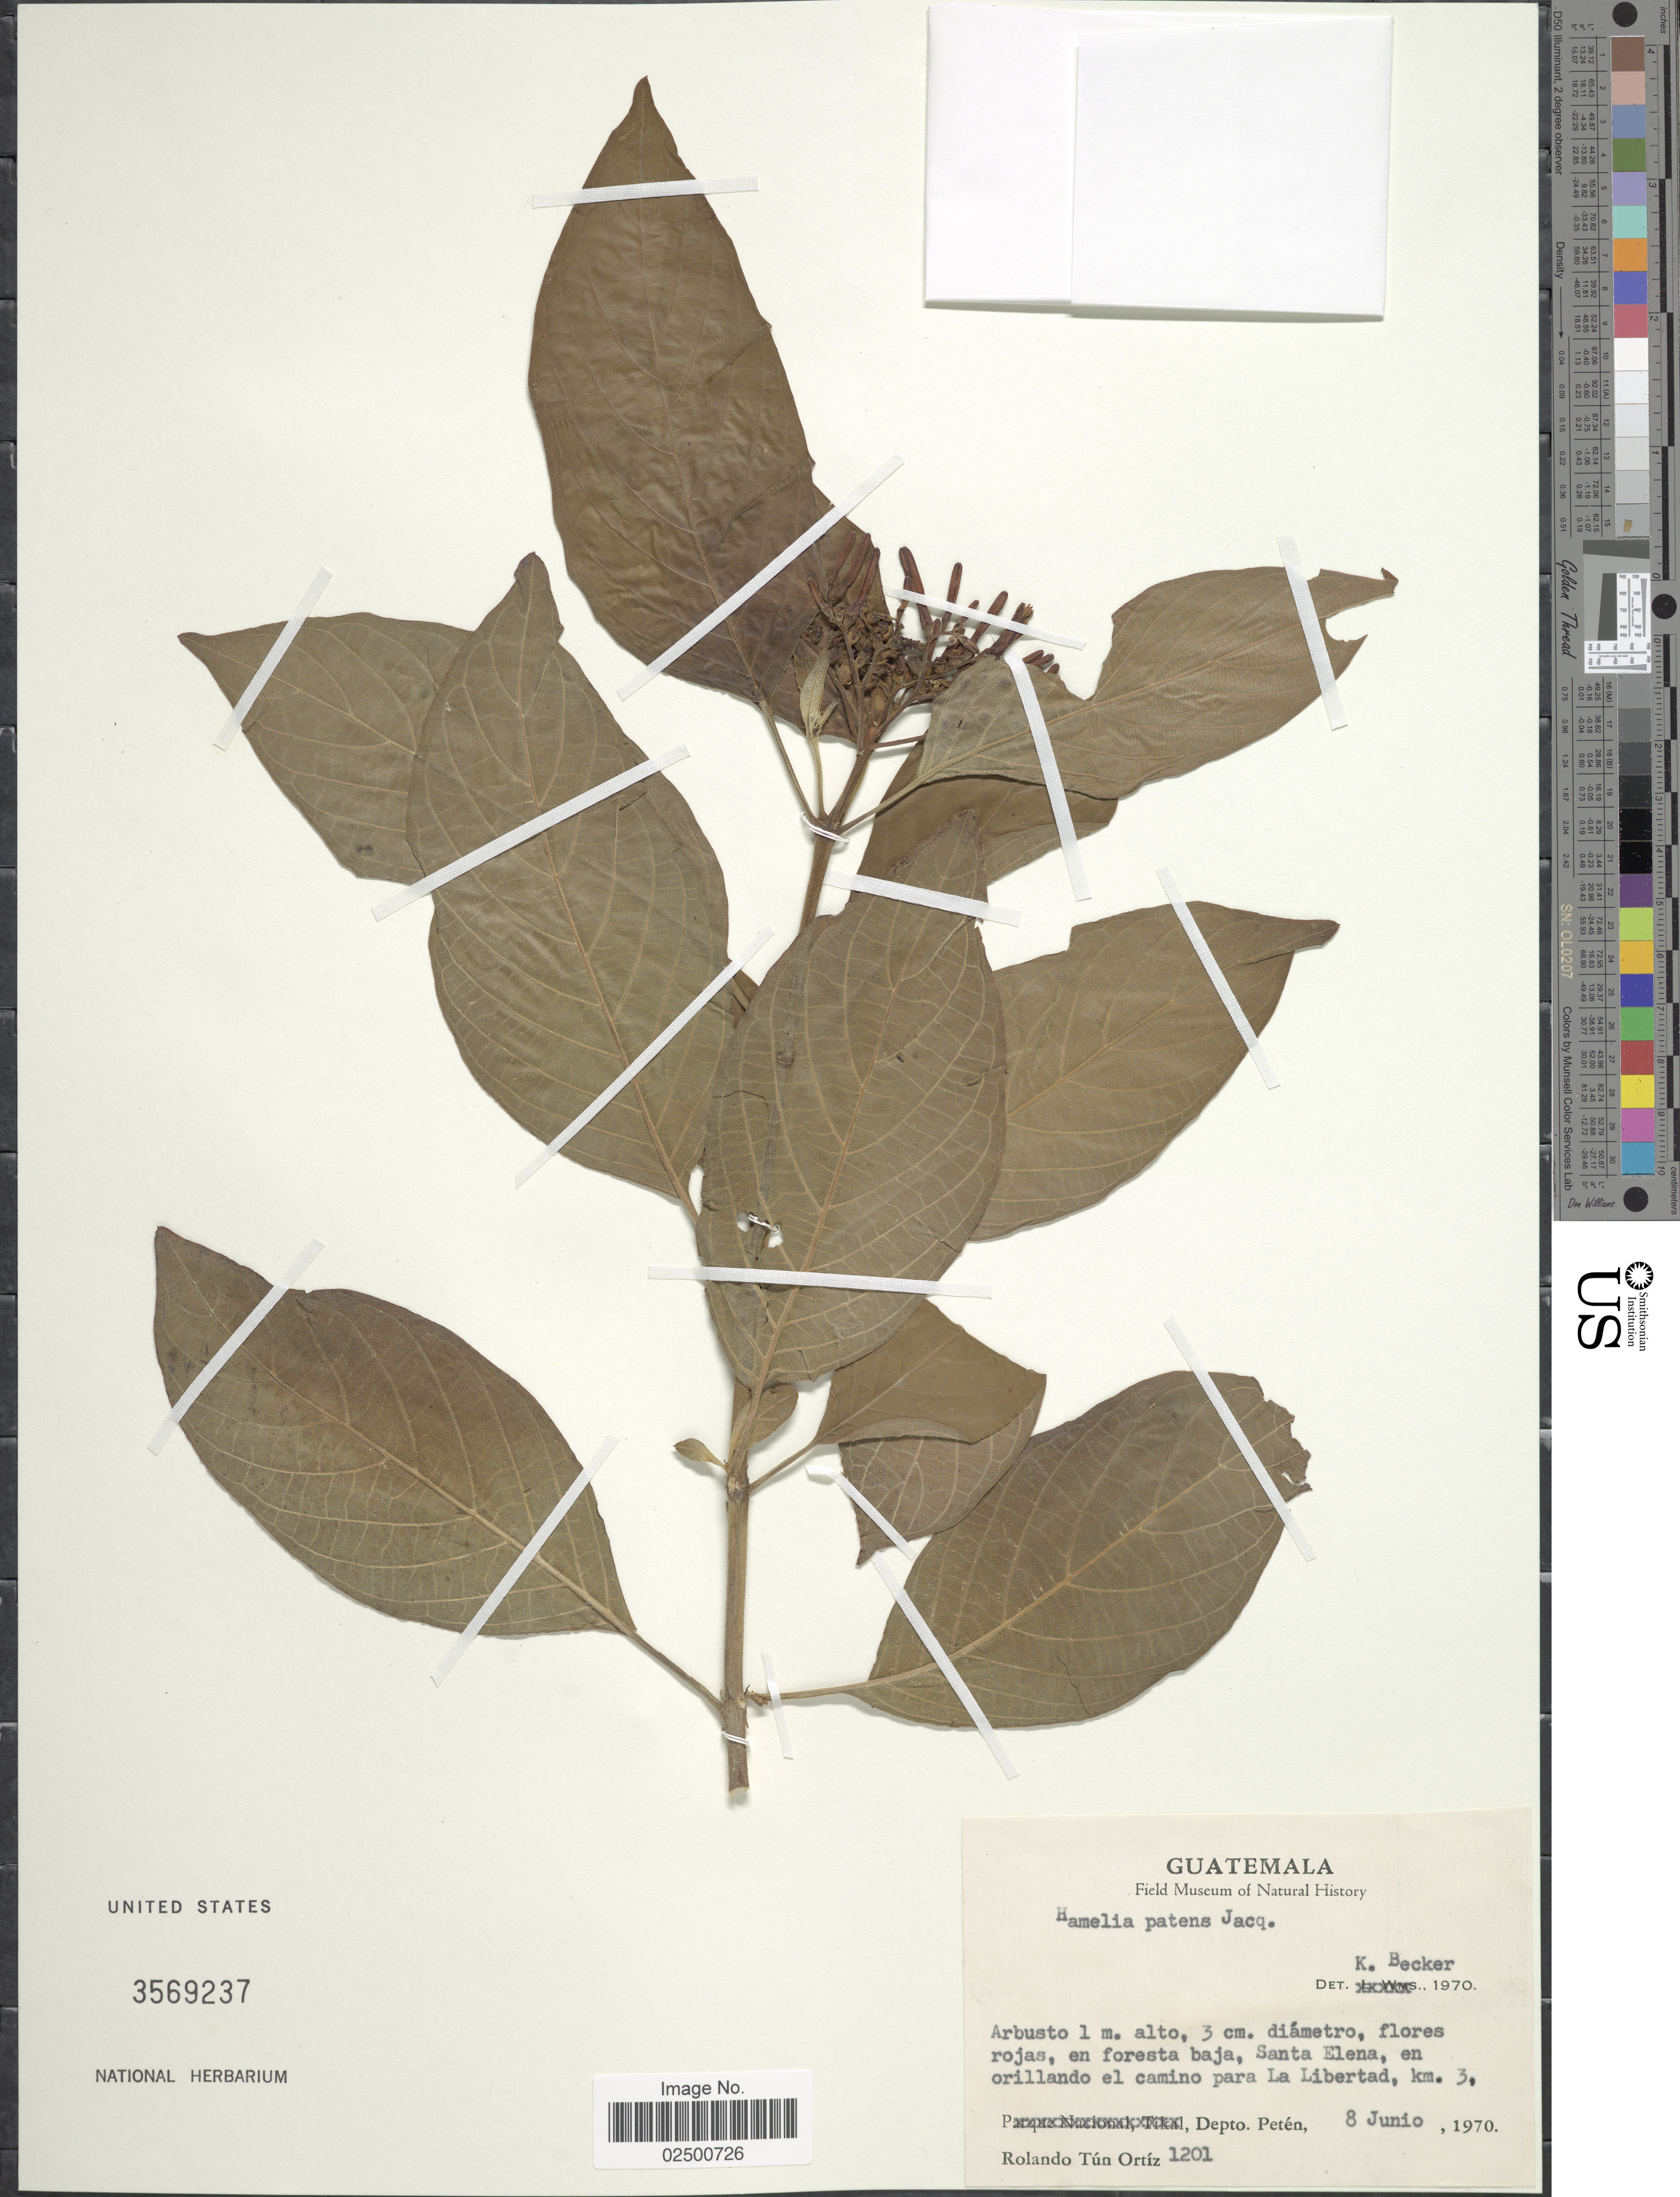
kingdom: Plantae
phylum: Tracheophyta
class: Magnoliopsida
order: Gentianales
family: Rubiaceae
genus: Hamelia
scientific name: Hamelia patens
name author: Jacq.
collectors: R. T. Ortíz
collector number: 1201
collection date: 1970-06-08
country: Guatemala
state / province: El Petén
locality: Santa Elena, en orillando el camino para La Libertad, km. 3, Depto. Peten.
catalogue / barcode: US 3569237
------------------------------------
▶ _Aim of the exercise_
Render the lines of all the items above as a Markdown table with two columns, "No." and "Entry", giving each line its own numbered row and skipping blank lines. Leave the pictures out.

▶ _Full response_
| No. | Entry |
|---|---|
| 1 | kingdom: Plantae |
| 2 | phylum: Tracheophyta |
| 3 | class: Magnoliopsida |
| 4 | order: Gentianales |
| 5 | family: Rubiaceae |
| 6 | genus: Hamelia |
| 7 | scientific name: Hamelia patens |
| 8 | name author: Jacq. |
| 9 | collectors: R. T. Ortíz |
| 10 | collector number: 1201 |
| 11 | collection date: 1970-06-08 |
| 12 | country: Guatemala |
| 13 | state / province: El Petén |
| 14 | locality: Santa Elena, en orillando el camino para La Libertad, km. 3, Depto. Peten. |
| 15 | catalogue / barcode: US 3569237 |